Contrast these two pieces of code:
try {
Object o = iterator.next();
}
catch (NoSuchElementException e) {
...
}
if (iterator.hasNext())
Object o = iterator.next();
This is in page 73 in Liskov, and also in Bloch.
As their name implies, exceptions should only be used in exceptional circumstances. You should not use exceptions for normal control flow, for example to replace a while loop. Among other reasons, exceptions are generally expensive to create, throw, and catch, because JVM implementations tend not to optimize their performance.
Favor the use of standard exceptions. It makes your API easier to learn, because it matches established conventions that people are already familiar with. It also makes your API easier to learn, because it won't be littererd with unfamiliar exceptions.
Throw exceptions appropriate to the abstraction. You want your exceptions you throw to be helpful to your clients. You don't want to 'expose' the representation in an exception message, since your clients do not know what rep you're using. Higher layers should catch lower-level exceptions and, in their place, throw exceptions in terms of the higher-level abstraction.
Document all exceptions thrown by each method. Always declare checked exceptions individually, and document the conditions under which each one is thrown, using the @throws tag.

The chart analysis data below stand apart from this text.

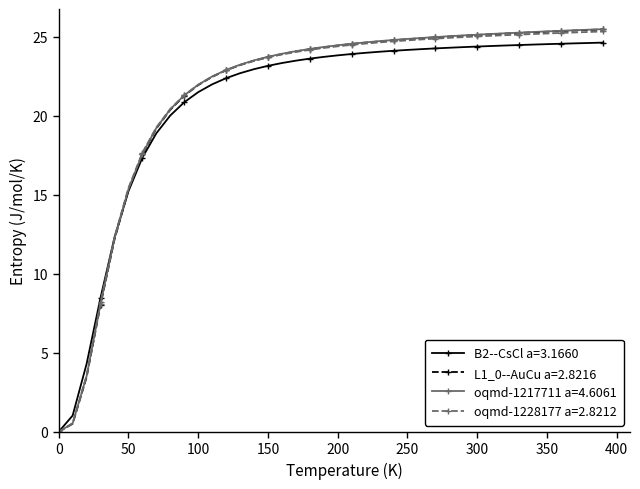

At how many categories does at least one series exceed 16?

34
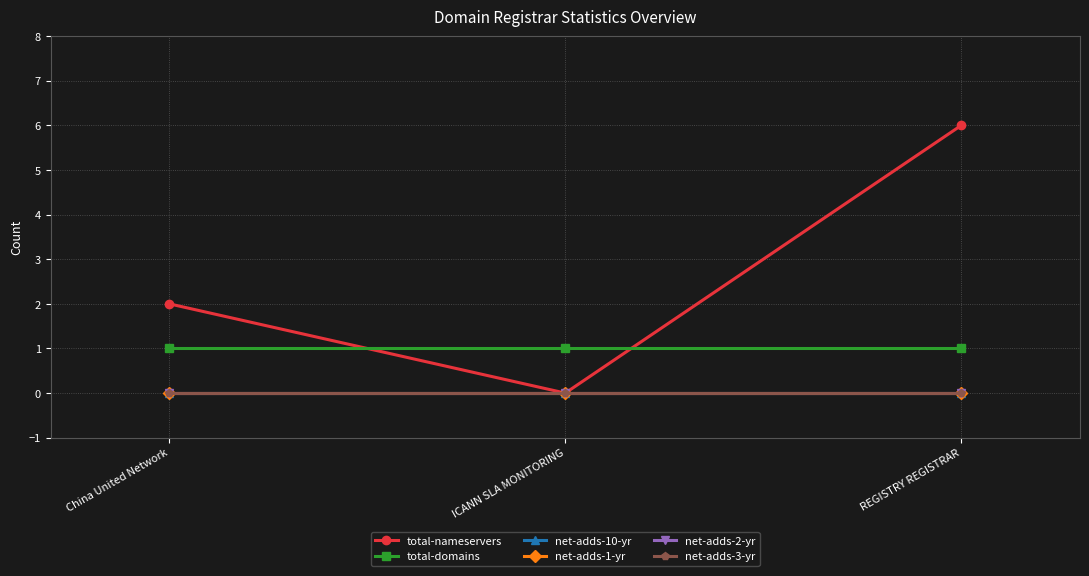

How many lines are shown in the chart?

6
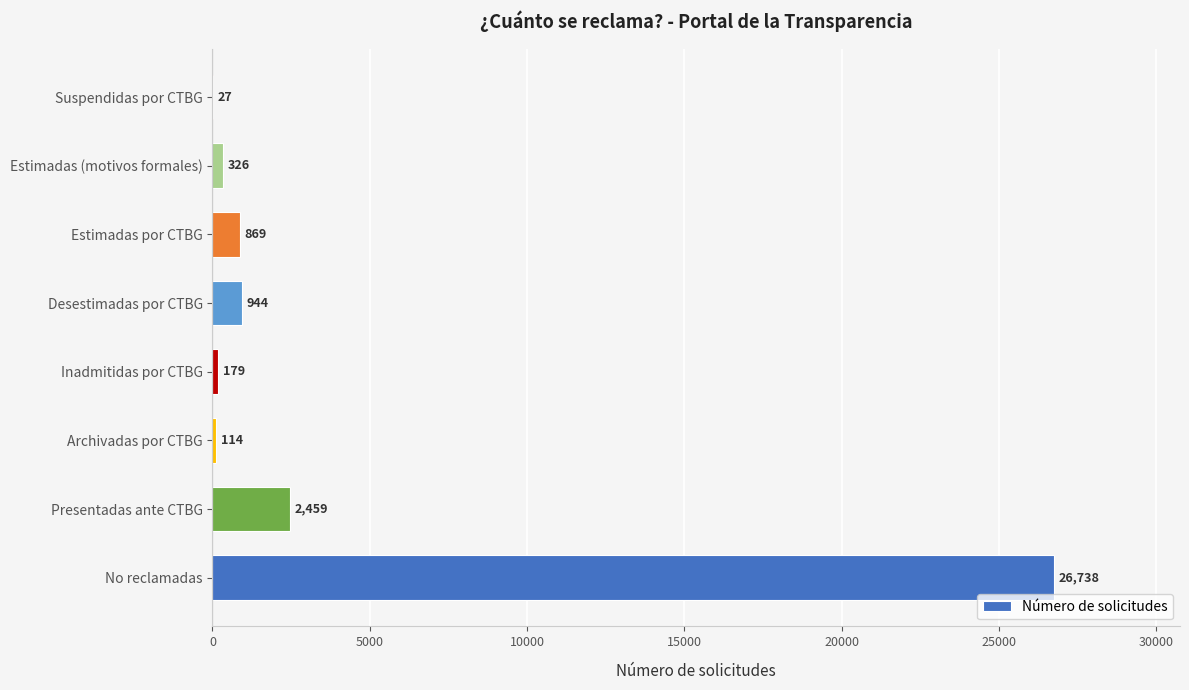

At which category does the chart reach its peak across all series?

No reclamadas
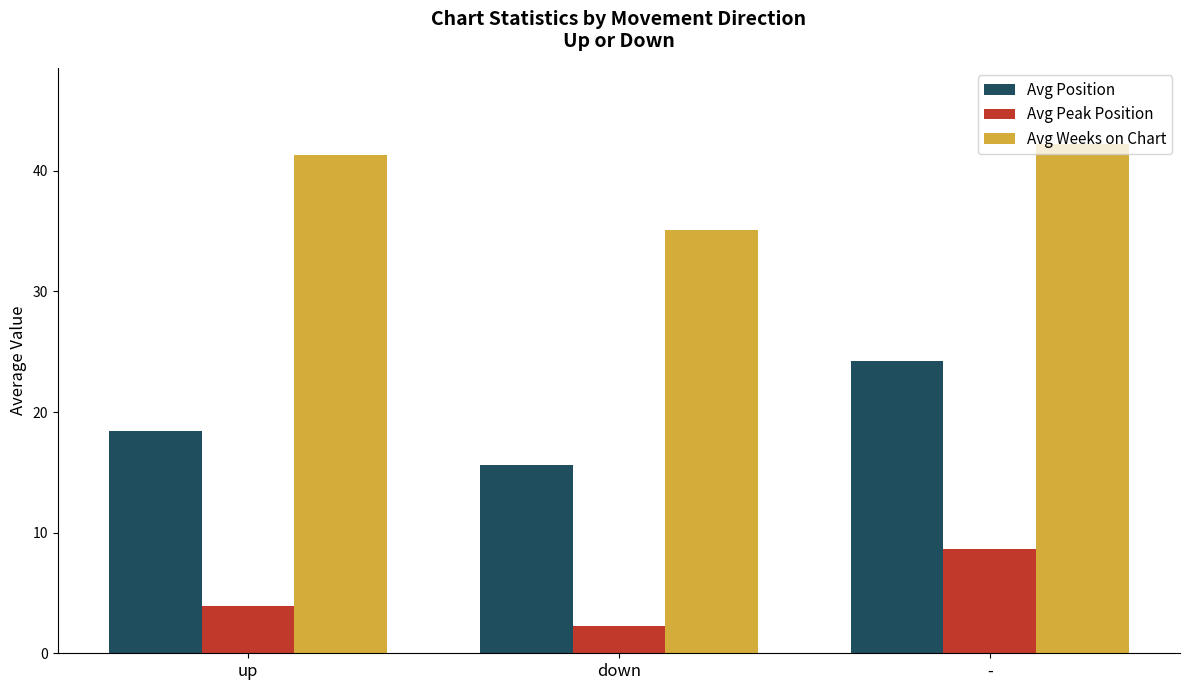

Which series changed the most between up and -?

Avg Position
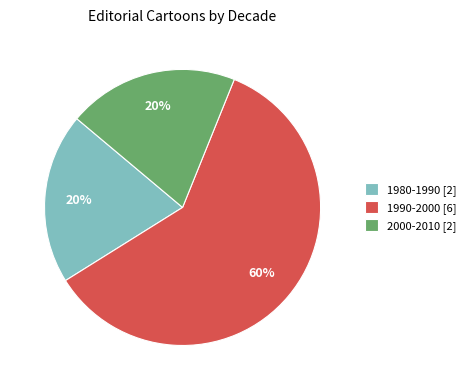

The 2000-2010 [2] slice represents 20% of the pie. True or false?

True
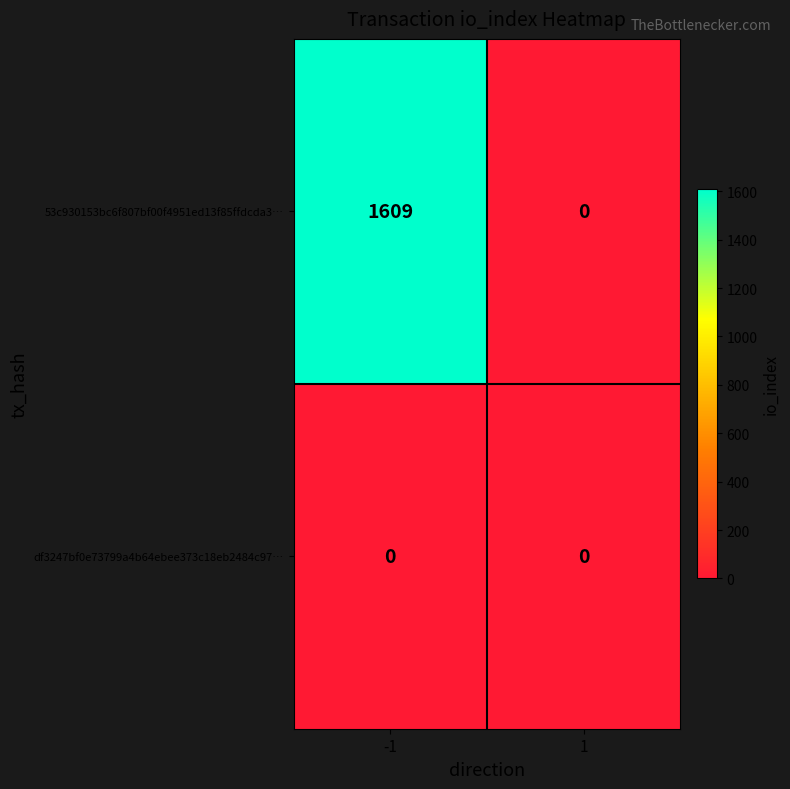

What value does the 53c930153bc6f807bf00f4951ed13f85ffdcda3… series have at -1, to the nearest 100?

1600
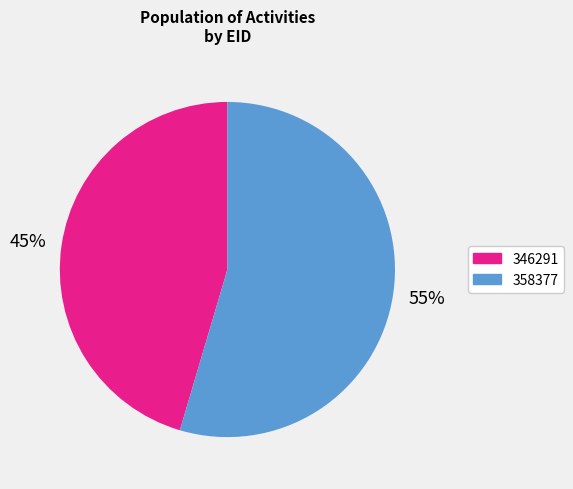

Which category has the biggest portion of the pie?

358377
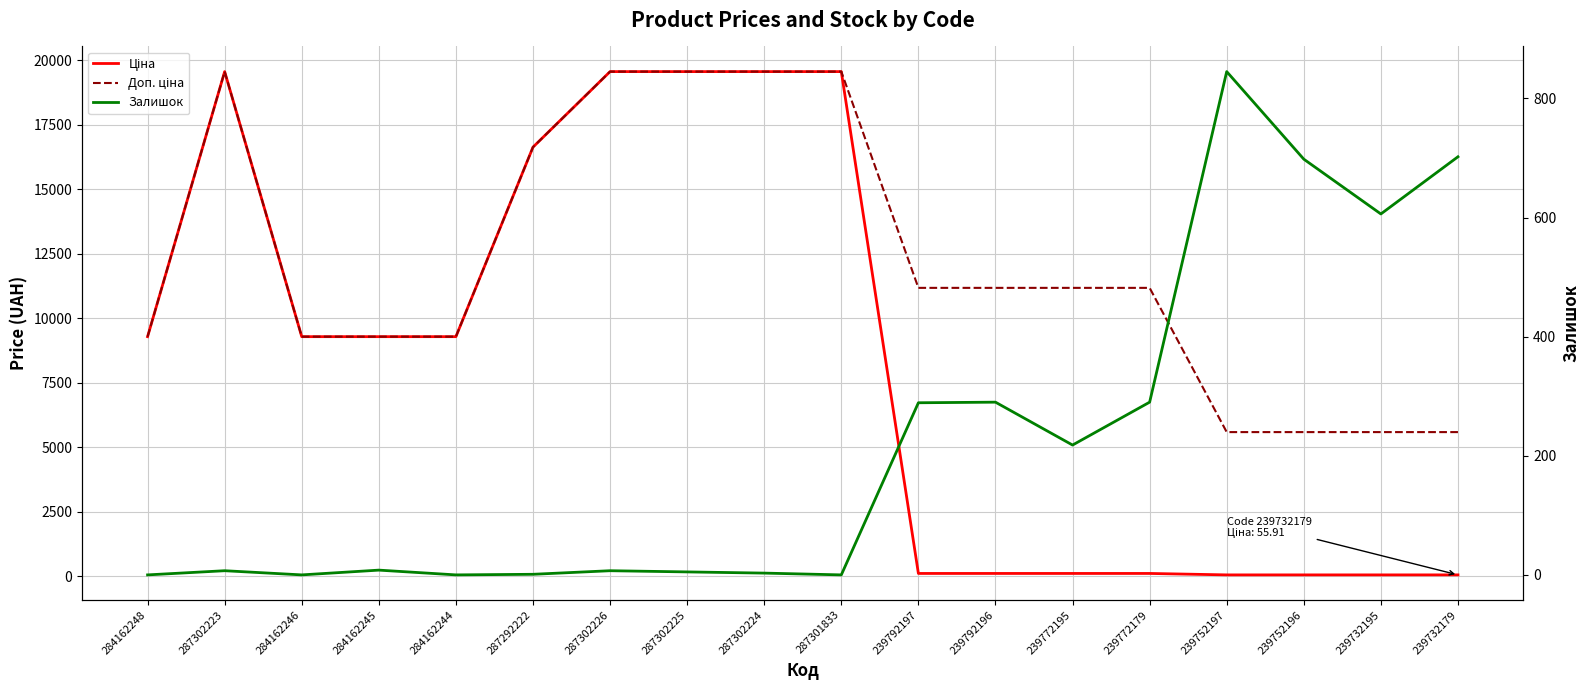

True or false: Залишок has more than 1 points higher than both neighbors.

True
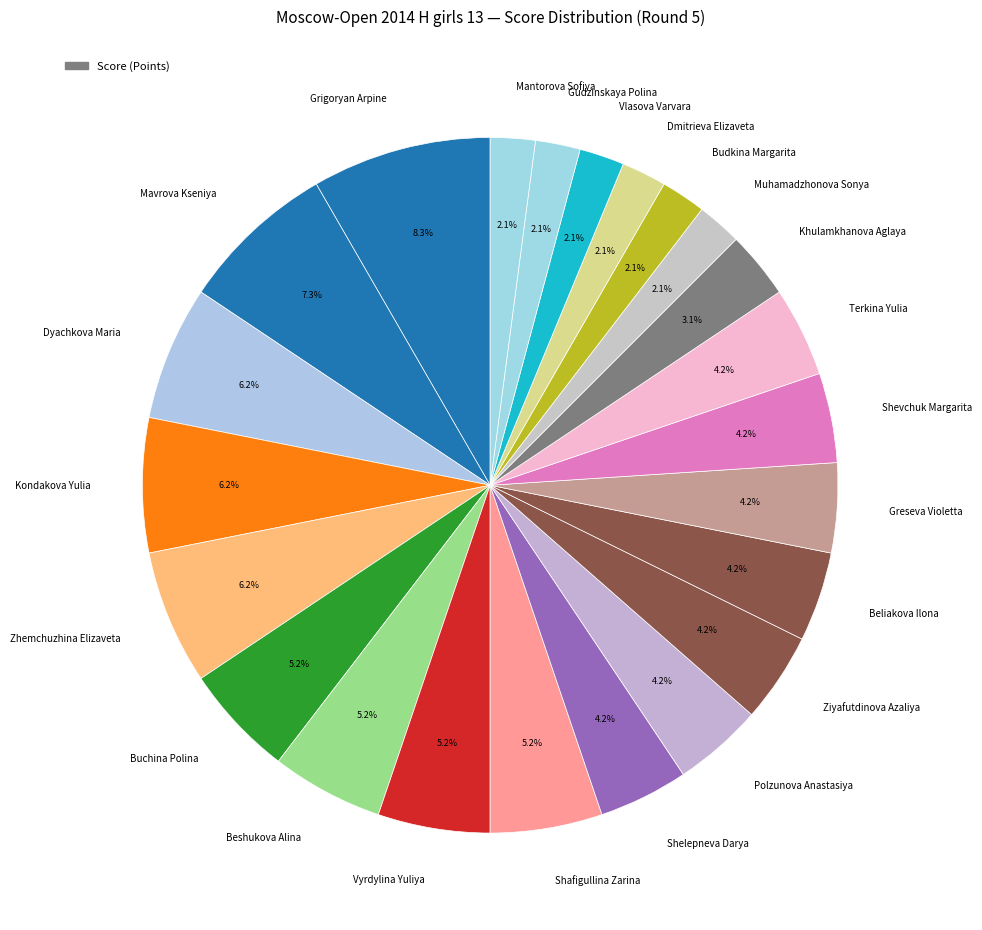

The Dyachkova Maria slice represents 1% of the pie. True or false?

False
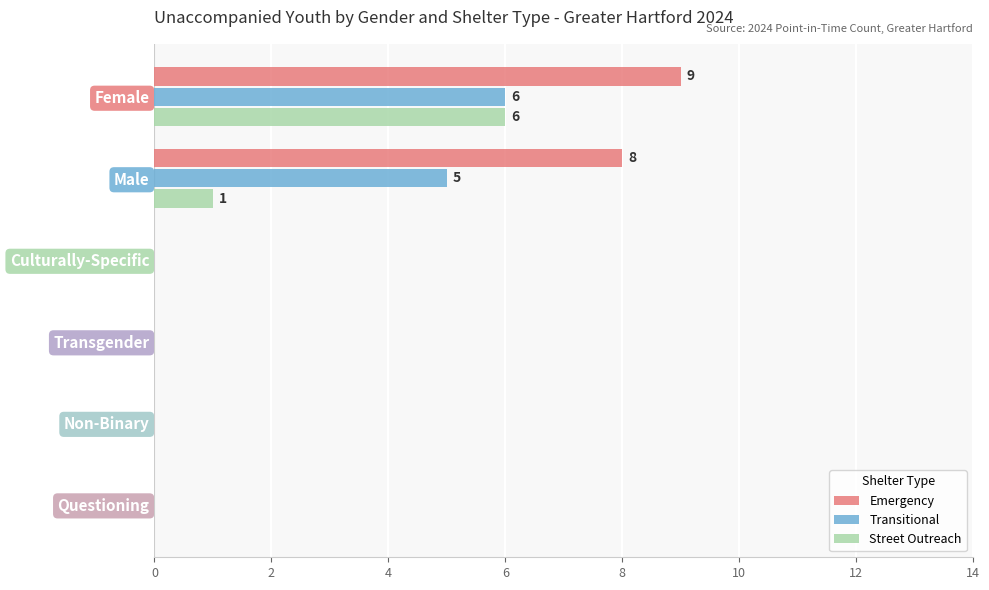

Which series changed the most between Male and Questioning?

Emergency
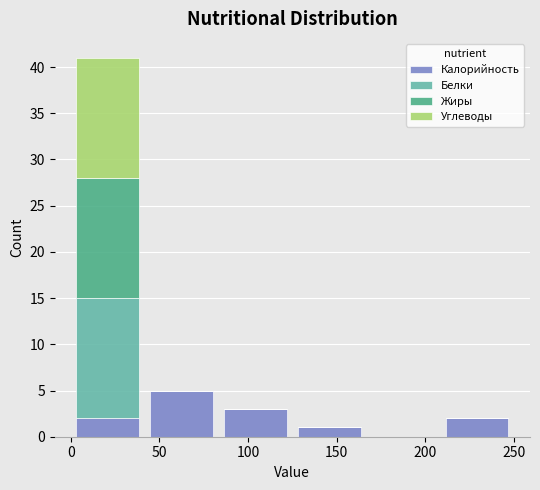

Reading left to right, list every stacked bar in this chart as the range it spans on the x-axis followed by its total height. Neither the bar edges nor the heights are printed on the chart, so give them approximately, as read against the axes.

0 to 40: 41
40 to 85: 5
85 to 125: 3
125 to 165: 1
165 to 210: 0
210 to 250: 2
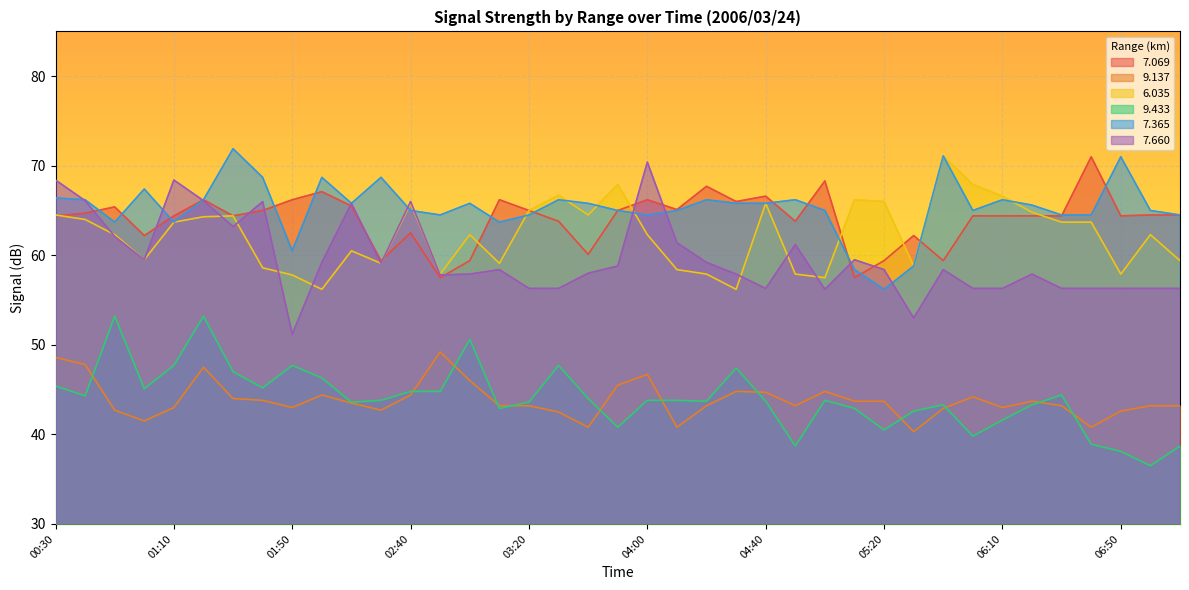

Which category has the highest value in the   7.365 series?

01:30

Don't ignore exceptions. Whenever you have an empty catch block:
you're ignoring the purpose of exceptions. There is a reason why the exception is being thrown,
and you shouldn't ignore that.
//Empty catch block ignores exception - Highly suspect!
try {
...
} catch (SomeException e) {
}
From Bloch: It is the responsibility of any class overriding the Object contact methods (equals, hashCode, toString, clone, finalize) to obect their general contracts; failure to do so will prevent other classes that depend on these contracts from functioning properly in conjunction with the class.[3]